Task to complete → Render the listing below as a numbered list, dropping any blank lines and leaving out the pictures.

Supplied entries →
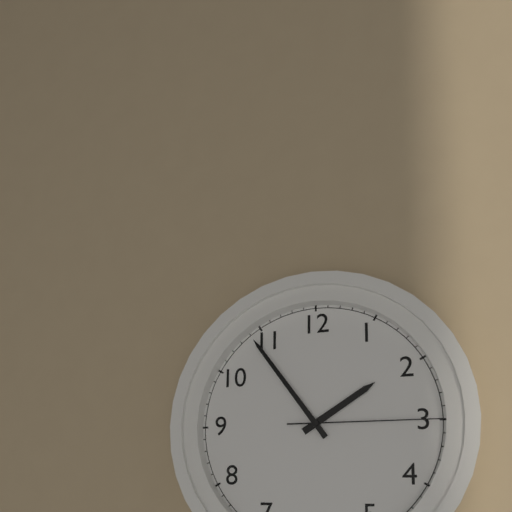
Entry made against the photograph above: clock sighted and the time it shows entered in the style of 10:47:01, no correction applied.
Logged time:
1:54:15
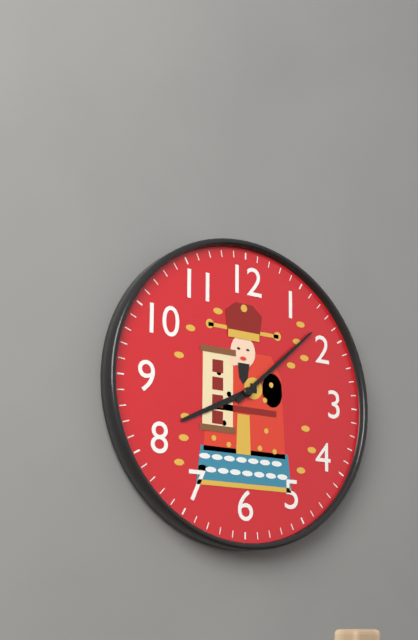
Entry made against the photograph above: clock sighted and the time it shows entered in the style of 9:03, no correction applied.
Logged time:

Response to the task →
1. Entry made against the photograph above: clock sighted and the time it shows entered in the style of 10:47:01, no correction applied.
2. Logged time:
3. 1:54:15
4. Entry made against the photograph above: clock sighted and the time it shows entered in the style of 9:03, no correction applied.
5. Logged time:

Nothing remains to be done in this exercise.